In a study published in JAMA Pediatrics in October, researchers found that children ages 7 to 18 were infectious for a median of three days after a positive Covid test. By Day 5, the majority of the kids were no longer infectious.
“My personal view is that five days is more than sufficient” for isolation, said senior study author Neeraj Sood, a professor of health policy, medicine and business at University of Southern California. Based on the findings, “maybe you could go with something a little shorter for kids.”
An earlier study, published in the New England Journal of Medicine in July 2022, found that adults were infectious for a median of five or six days.
Popescu, who wasn’t involved with either study, said the findings on children will probably be used moving forward for a lot of school-based decisions.
“It’s helpful to see the three days,” Popescu said.
‘If you’re sick, stay away from people’
On an individual level, common sense should rule, Hanage said. If you’re sick, stay away from people most at risk for severe complications, such as older relatives.

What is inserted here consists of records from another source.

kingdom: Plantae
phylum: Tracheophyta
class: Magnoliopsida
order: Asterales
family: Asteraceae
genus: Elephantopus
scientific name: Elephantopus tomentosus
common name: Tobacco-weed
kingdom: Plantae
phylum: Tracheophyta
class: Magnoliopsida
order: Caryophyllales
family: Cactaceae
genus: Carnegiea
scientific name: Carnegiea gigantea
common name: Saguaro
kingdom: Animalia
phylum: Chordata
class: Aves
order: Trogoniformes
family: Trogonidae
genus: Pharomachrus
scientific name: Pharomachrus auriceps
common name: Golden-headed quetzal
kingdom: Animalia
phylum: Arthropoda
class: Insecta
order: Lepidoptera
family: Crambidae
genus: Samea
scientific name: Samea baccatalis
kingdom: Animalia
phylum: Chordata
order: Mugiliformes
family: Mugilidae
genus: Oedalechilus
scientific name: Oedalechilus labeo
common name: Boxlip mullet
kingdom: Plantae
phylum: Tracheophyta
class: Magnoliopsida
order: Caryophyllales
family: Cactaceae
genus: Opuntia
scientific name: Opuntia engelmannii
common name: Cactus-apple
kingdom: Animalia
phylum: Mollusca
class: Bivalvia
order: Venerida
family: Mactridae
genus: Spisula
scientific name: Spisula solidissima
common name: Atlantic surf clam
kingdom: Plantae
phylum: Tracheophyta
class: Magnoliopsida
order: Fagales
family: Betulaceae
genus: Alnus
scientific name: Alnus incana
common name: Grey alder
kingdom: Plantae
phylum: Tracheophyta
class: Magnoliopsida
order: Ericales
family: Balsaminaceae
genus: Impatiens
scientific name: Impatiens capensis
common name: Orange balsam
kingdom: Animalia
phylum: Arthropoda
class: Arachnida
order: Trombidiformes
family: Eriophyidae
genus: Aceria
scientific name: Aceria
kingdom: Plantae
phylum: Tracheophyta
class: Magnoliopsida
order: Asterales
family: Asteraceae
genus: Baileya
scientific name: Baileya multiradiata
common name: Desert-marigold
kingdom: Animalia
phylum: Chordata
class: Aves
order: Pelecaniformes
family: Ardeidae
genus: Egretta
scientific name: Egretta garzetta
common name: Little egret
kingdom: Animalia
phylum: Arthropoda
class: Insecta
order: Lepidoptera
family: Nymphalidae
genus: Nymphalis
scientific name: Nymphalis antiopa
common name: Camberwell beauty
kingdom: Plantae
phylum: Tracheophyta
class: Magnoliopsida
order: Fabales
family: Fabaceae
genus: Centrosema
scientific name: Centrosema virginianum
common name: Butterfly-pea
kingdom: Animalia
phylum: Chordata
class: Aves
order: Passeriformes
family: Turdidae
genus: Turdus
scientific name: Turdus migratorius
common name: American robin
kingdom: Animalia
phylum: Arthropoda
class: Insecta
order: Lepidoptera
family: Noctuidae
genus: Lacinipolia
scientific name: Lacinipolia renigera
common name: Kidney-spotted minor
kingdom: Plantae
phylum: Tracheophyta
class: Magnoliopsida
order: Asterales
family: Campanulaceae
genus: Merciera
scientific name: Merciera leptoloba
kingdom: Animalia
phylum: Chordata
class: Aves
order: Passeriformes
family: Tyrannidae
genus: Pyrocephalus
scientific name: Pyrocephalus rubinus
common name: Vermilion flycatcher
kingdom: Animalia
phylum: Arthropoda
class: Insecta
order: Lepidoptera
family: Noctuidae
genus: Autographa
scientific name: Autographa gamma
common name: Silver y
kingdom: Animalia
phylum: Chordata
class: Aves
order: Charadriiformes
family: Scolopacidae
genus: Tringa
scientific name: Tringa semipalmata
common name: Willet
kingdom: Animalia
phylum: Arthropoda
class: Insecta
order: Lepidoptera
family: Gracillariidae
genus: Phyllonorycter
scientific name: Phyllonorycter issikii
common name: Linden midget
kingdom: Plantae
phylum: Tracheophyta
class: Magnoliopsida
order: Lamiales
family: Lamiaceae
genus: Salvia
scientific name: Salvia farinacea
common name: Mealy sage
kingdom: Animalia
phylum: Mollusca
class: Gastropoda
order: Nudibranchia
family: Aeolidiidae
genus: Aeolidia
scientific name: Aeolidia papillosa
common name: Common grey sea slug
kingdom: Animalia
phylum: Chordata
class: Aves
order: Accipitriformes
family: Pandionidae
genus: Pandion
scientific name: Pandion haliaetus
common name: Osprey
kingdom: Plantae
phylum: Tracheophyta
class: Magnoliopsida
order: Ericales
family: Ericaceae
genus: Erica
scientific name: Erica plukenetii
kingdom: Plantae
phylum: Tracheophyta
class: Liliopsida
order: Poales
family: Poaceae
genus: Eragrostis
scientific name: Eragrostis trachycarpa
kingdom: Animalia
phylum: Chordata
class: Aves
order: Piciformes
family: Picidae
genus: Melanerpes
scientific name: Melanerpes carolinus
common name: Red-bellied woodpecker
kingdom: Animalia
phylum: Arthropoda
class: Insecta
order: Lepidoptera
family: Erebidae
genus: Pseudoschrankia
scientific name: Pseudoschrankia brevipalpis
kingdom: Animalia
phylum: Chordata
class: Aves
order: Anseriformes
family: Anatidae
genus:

“You wouldn’t want to give them something that would make them badly ill — whether it’s Covid, flu or even food poisoning,” he said.
Popescu agreed.
“From an infectious disease perspective, we want people to stay home if they have symptoms,” she said. “And just because you don’t have Covid doesn’t mean that you don’t have another infectious disease that could pose a risk to those around you.”
Dr. Michael Mina, an immunologist and former assistant professor of epidemiology at the Harvard T.H. Chan School of Public Health, urged people to do the best they can and take precautions where possible.
"Nobody's perfect," Mina said. "If you can decrease your chances of spreading to others, that's really good. That alone is very, very good. So if you can't isolate for five days, or it's been five days, but you recognize that you might still be infectious, wear a mask as much as you can, don't attend really densely packed events, and stay away from vulnerable people."
CORRECTION (June 12, 2023, 11:15 a.m. ET): A previous version of this article misstated Jennifer Nuzzo’s title and employer. She is director of the Pandemic Center at Brown University School of Public Health; she is not senior scholar at the Johns Hopkins Center for Health Security.